What behaviors could generate administrative or even criminal sanctions?

  • Failure to comply with any request made by an owner of data.
  • Change the purpose of the processing of personal data.
  • Transfer data to third parties without authorization from the owner.
  • Deliberately declare the inexistence of personal data.
  • Act with negligence and / or fraud.
  • Skip the privacy notice and deal with personal data.
  • Failure to comply with confidentiality when processing personal data.
  1. Administrative sanctions:
  2. Warning
  3. Fines of 100 or 200 to 160,000 or 320,000 current minimum wages.
  4. In case of repetitions, it can be sanctioned with additional fines or the sanctions can be increased up to double.
  • Criminal penalties:
  • Imprisonment for 3 months to 3 years for the person who, being authorized to process personal data, for profit, violates the security of the databases in their custody.
  • Prison from 6 months to 5 years to which person, in order to profit, treats personal data through deception, takes advantage of the error of the owner or the person authorized to transmit them.

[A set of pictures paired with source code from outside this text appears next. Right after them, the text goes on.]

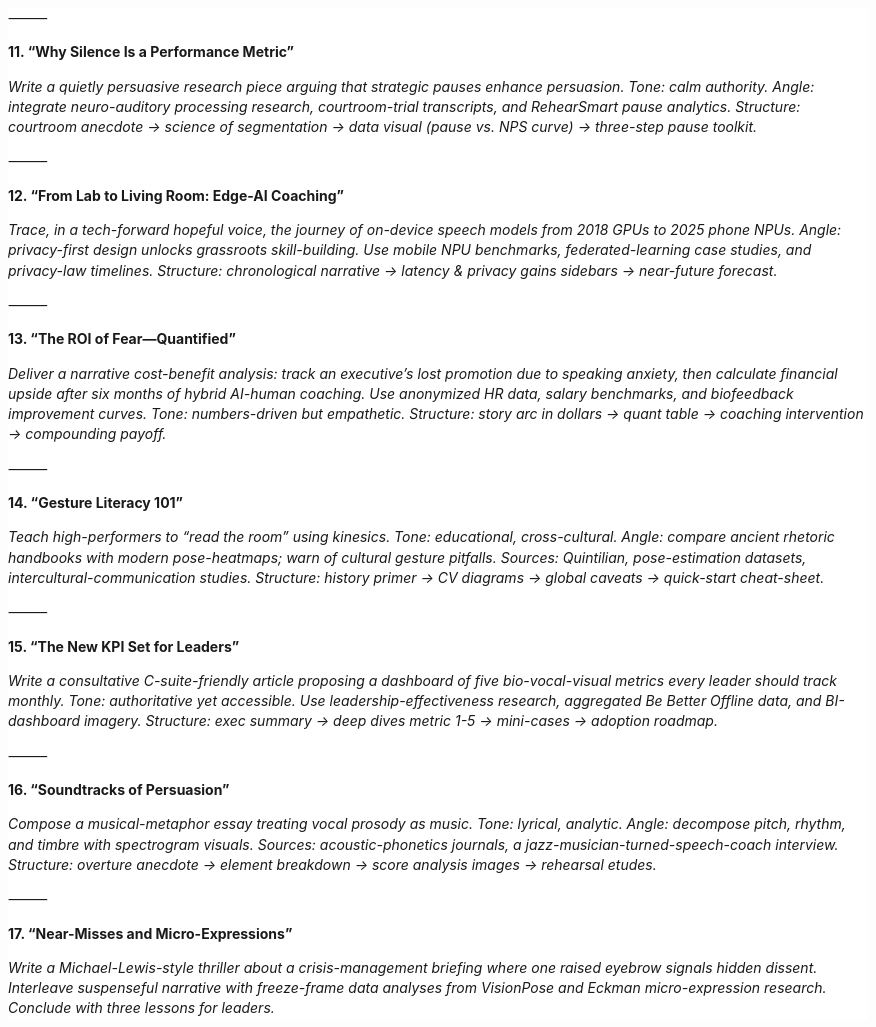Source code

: ⸻

**11. “Why Silence Is a Performance Metric”**

*Write a quietly persuasive research piece arguing that strategic pauses enhance persuasion. Tone: calm authority. Angle: integrate neuro-auditory processing research, courtroom-trial transcripts, and RehearSmart pause analytics. Structure: courtroom anecdote → science of segmentation → data visual (pause vs. NPS curve) → three-step pause toolkit.*

⸻

**12. “From Lab to Living Room: Edge-AI Coaching”**

*Trace, in a tech-forward hopeful voice, the journey of on-device speech models from 2018 GPUs to 2025 phone NPUs. Angle: privacy-first design unlocks grassroots skill-building. Use mobile NPU benchmarks, federated-learning case studies, and privacy-law timelines. Structure: chronological narrative → latency & privacy gains sidebars → near-future forecast.*

⸻

**13. “The ROI of Fear—Quantified”**

*Deliver a narrative cost-benefit analysis: track an executive’s lost promotion due to speaking anxiety, then calculate financial upside after six months of hybrid AI-human coaching. Use anonymized HR data, salary benchmarks, and biofeedback improvement curves. Tone: numbers-driven but empathetic. Structure: story arc in dollars → quant table → coaching intervention → compounding payoff.*

⸻

**14. “Gesture Literacy 101”**

*Teach high-performers to “read the room” using kinesics. Tone: educational, cross-cultural. Angle: compare ancient rhetoric handbooks with modern pose-heatmaps; warn of cultural gesture pitfalls. Sources: Quintilian, pose-estimation datasets, intercultural-communication studies. Structure: history primer → CV diagrams → global caveats → quick-start cheat-sheet.*

⸻

**15. “The New KPI Set for Leaders”**

*Write a consultative C-suite-friendly article proposing a dashboard of five bio-vocal-visual metrics every leader should track monthly. Tone: authoritative yet accessible. Use leadership-effectiveness research, aggregated Be Better Offline data, and BI-dashboard imagery. Structure: exec summary → deep dives metric 1-5 → mini-cases → adoption roadmap.*

⸻

**16. “Soundtracks of Persuasion”**

*Compose a musical-metaphor essay treating vocal prosody as music. Tone: lyrical, analytic. Angle: decompose pitch, rhythm, and timbre with spectrogram visuals. Sources: acoustic-phonetics journals, a jazz-musician-turned-speech-coach interview. Structure: overture anecdote → element breakdown → score analysis images → rehearsal etudes.*

⸻

**17. “Near-Misses and Micro-Expressions”**

*Write a Michael-Lewis-style thriller about a crisis-management briefing where one raised eyebrow signals hidden dissent. Interleave suspenseful narrative with freeze-frame data analyses from VisionPose and Eckman micro-expression research. Conclude with three lessons for leaders.*
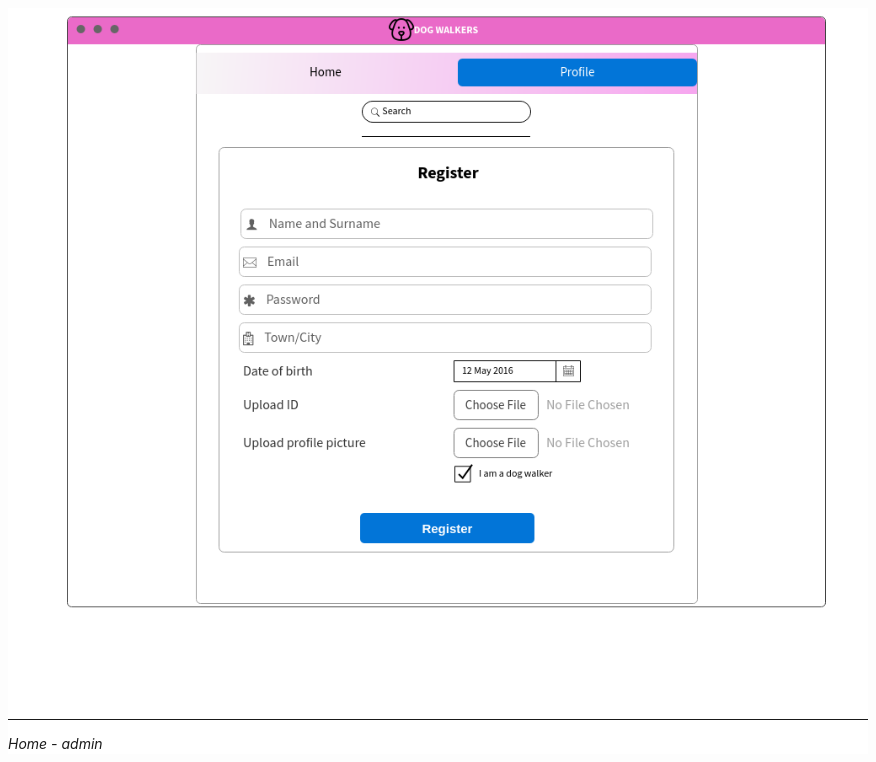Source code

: ![Register Guest](../img/zaslonske-maske/guest/2.2-Profile-register-form.png)


---

*Home - admin*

Actions to avoid sanctions or criminal penalties:

  1. Have a data protection policy.
  2. Train your employees on data protection issues.
  3. Have a privacy notice that complies with the characteristics of the country in which the data is collected.
  4. Conduct internal audits of existing processes and policies to find out the level of compliance in which the company is.
  5. Designate one person or a group of people to be in charge of safeguarding the integrity of the information and verifying its correct handling.